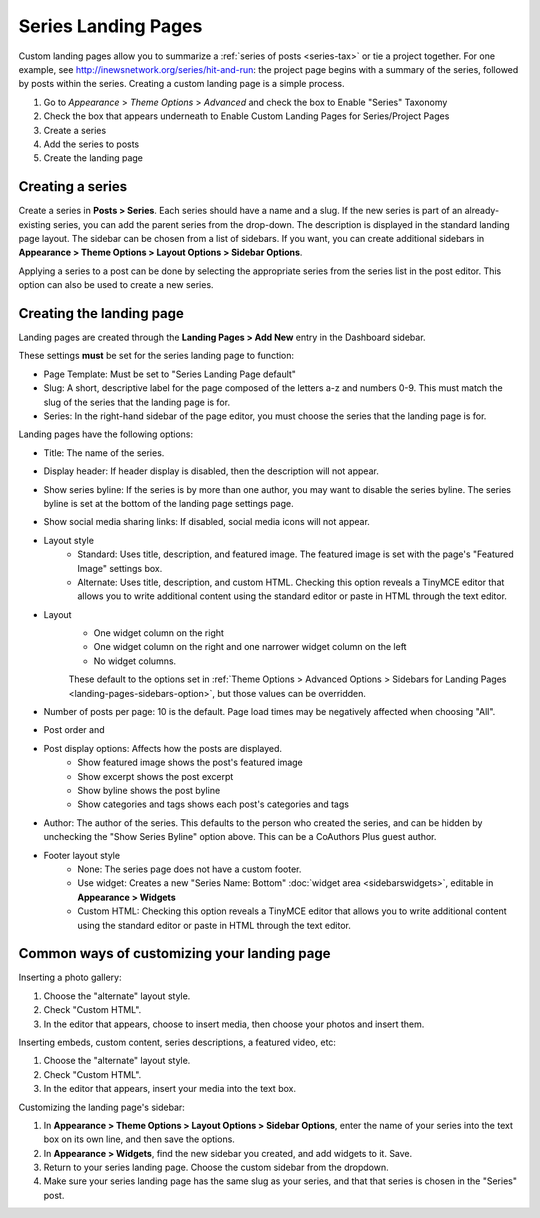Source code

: Series Landing Pages
====================

Custom landing pages allow you to summarize a :ref:`series of posts <series-tax>` or tie a project together. For one example, see http://inewsnetwork.org/series/hit-and-run: the project page begins with a summary of the series, followed by posts within the series.
Creating a custom landing page is a simple process.

1. Go to *Appearance* > *Theme Options* > *Advanced* and check the box to Enable "Series" Taxonomy
2. Check the box that appears underneath to Enable Custom Landing Pages for Series/Project Pages
3. Create a series
4. Add the series to posts
5. Create the landing page

Creating a series
-----------------

Create a series in **Posts > Series**. Each series should have a name and a slug. If the new series is part of an already-existing series, you can add the parent series from the drop-down. The description is displayed in the standard landing page layout. The sidebar can be chosen from a list of sidebars. If you want, you can create additional sidebars in **Appearance > Theme Options > Layout Options > Sidebar Options**.

Applying a series to a post can be done by selecting the appropriate series from the series list in the post editor. This option can also be used to create a new series.

Creating the landing page
-------------------------

Landing pages are created through the **Landing Pages > Add New** entry in the Dashboard sidebar.

These settings **must** be set for the series landing page to function:

- Page Template: Must be set to "Series Landing Page default"
- Slug: A short, descriptive label for the page composed of the letters a-z and numbers 0-9. This must match the slug of the series that the landing page is for.
- Series: In the right-hand sidebar of the page editor, you must choose the series that the landing page is for.

Landing pages have the following options:

- Title: The name of the series.
- Display header: If header display is disabled, then the description will not appear.
- Show series byline: If the series is by more than one author, you may want to disable the series byline. The series byline is set at the bottom of the landing page settings page.
- Show social media sharing links: If disabled, social media icons will not appear.
- Layout style
	- Standard: Uses title, description, and featured image. The featured image is set with the page's "Featured Image" settings box.
	- Alternate: Uses title, description, and custom HTML. Checking this option reveals a TinyMCE editor that allows you to write additional content using the standard editor or paste in HTML through the text editor.
- Layout
	- One widget column on the right
	- One widget column on the right and one narrower widget column on the left
	- No widget columns.
	These default to the options set in :ref:`Theme Options > Advanced Options > Sidebars for Landing Pages <landing-pages-sidebars-option>`, but those values can be overridden.
- Number of posts per page: 10 is the default. Page load times may be negatively affected when choosing "All".
- Post order and 
- Post display options: Affects how the posts are displayed.
	- Show featured image shows the post's featured image
	- Show excerpt shows the post excerpt
	- Show byline shows the post byline
	- Show categories and tags shows each post's categories and tags
- Author: The author of the series. This defaults to the person who created the series, and can be hidden by unchecking the "Show Series Byline" option above. This can be a CoAuthors Plus guest author.
- Footer layout style
	- None: The series page does not have a custom footer.
	- Use widget: Creates a new "Series Name: Bottom" :doc:`widget area <sidebarswidgets>`, editable in **Appearance > Widgets**
	- Custom HTML: Checking this option reveals a TinyMCE editor that allows you to write additional content using the standard editor or paste in HTML through the text editor.

Common ways of customizing your landing page
--------------------------------------------

Inserting a photo gallery:

1. Choose the "alternate" layout style.
2. Check "Custom HTML".
3. In the editor that appears, choose to insert media, then choose your photos and insert them.

Inserting embeds, custom content, series descriptions, a featured video, etc: 

1. Choose the "alternate" layout style.
2. Check "Custom HTML".
3. In the editor that appears, insert your media into the text box.

Customizing the landing page's sidebar:

1. In **Appearance > Theme Options > Layout Options > Sidebar Options**, enter the name of your series into the text box on its own line, and then save the options.
2. In **Appearance > Widgets**, find the new sidebar you created, and add widgets to it. Save.
3. Return to your series landing page. Choose the custom sidebar from the dropdown.
4. Make sure your series landing page has the same slug as your series, and that that series is chosen in the "Series" post.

=-=-=-=-=

PROBLEM STATEMENT -> Here the job is to repeat the entries verbatim while leaving all pictures out.

TASK OUTPUT ->
Source code

: Series Landing Pages
====================

Custom landing pages allow you to summarize a :ref:`series of posts <series-tax>` or tie a project together. For one example, see http://inewsnetwork.org/series/hit-and-run: the project page begins with a summary of the series, followed by posts within the series.
Creating a custom landing page is a simple process.

1. Go to *Appearance* > *Theme Options* > *Advanced* and check the box to Enable "Series" Taxonomy
2. Check the box that appears underneath to Enable Custom Landing Pages for Series/Project Pages
3. Create a series
4. Add the series to posts
5. Create the landing page

Creating a series
-----------------

Create a series in **Posts > Series**. Each series should have a name and a slug. If the new series is part of an already-existing series, you can add the parent series from the drop-down. The description is displayed in the standard landing page layout. The sidebar can be chosen from a list of sidebars. If you want, you can create additional sidebars in **Appearance > Theme Options > Layout Options > Sidebar Options**.

Applying a series to a post can be done by selecting the appropriate series from the series list in the post editor. This option can also be used to create a new series.

Creating the landing page
-------------------------

Landing pages are created through the **Landing Pages > Add New** entry in the Dashboard sidebar.

These settings **must** be set for the series landing page to function:

- Page Template: Must be set to "Series Landing Page default"
- Slug: A short, descriptive label for the page composed of the letters a-z and numbers 0-9. This must match the slug of the series that the landing page is for.
- Series: In the right-hand sidebar of the page editor, you must choose the series that the landing page is for.

Landing pages have the following options:

- Title: The name of the series.
- Display header: If header display is disabled, then the description will not appear.
- Show series byline: If the series is by more than one author, you may want to disable the series byline. The series byline is set at the bottom of the landing page settings page.
- Show social media sharing links: If disabled, social media icons will not appear.
- Layout style
	- Standard: Uses title, description, and featured image. The featured image is set with the page's "Featured Image" settings box.
	- Alternate: Uses title, description, and custom HTML. Checking this option reveals a TinyMCE editor that allows you to write additional content using the standard editor or paste in HTML through the text editor.
- Layout
	- One widget column on the right
	- One widget column on the right and one narrower widget column on the left
	- No widget columns.
	These default to the options set in :ref:`Theme Options > Advanced Options > Sidebars for Landing Pages <landing-pages-sidebars-option>`, but those values can be overridden.
- Number of posts per page: 10 is the default. Page load times may be negatively affected when choosing "All".
- Post order and 
- Post display options: Affects how the posts are displayed.
	- Show featured image shows the post's featured image
	- Show excerpt shows the post excerpt
	- Show byline shows the post byline
	- Show categories and tags shows each post's categories and tags
- Author: The author of the series. This defaults to the person who created the series, and can be hidden by unchecking the "Show Series Byline" option above. This can be a CoAuthors Plus guest author.
- Footer layout style
	- None: The series page does not have a custom footer.
	- Use widget: Creates a new "Series Name: Bottom" :doc:`widget area <sidebarswidgets>`, editable in **Appearance > Widgets**
	- Custom HTML: Checking this option reveals a TinyMCE editor that allows you to write additional content using the standard editor or paste in HTML through the text editor.

Common ways of customizing your landing page
--------------------------------------------

Inserting a photo gallery:

1. Choose the "alternate" layout style.
2. Check "Custom HTML".
3. In the editor that appears, choose to insert media, then choose your photos and insert them.

Inserting embeds, custom content, series descriptions, a featured video, etc: 

1. Choose the "alternate" layout style.
2. Check "Custom HTML".
3. In the editor that appears, insert your media into the text box.

Customizing the landing page's sidebar:

1. In **Appearance > Theme Options > Layout Options > Sidebar Options**, enter the name of your series into the text box on its own line, and then save the options.
2. In **Appearance > Widgets**, find the new sidebar you created, and add widgets to it. Save.
3. Return to your series landing page. Choose the custom sidebar from the dropdown.
4. Make sure your series landing page has the same slug as your series, and that that series is chosen in the "Series" post.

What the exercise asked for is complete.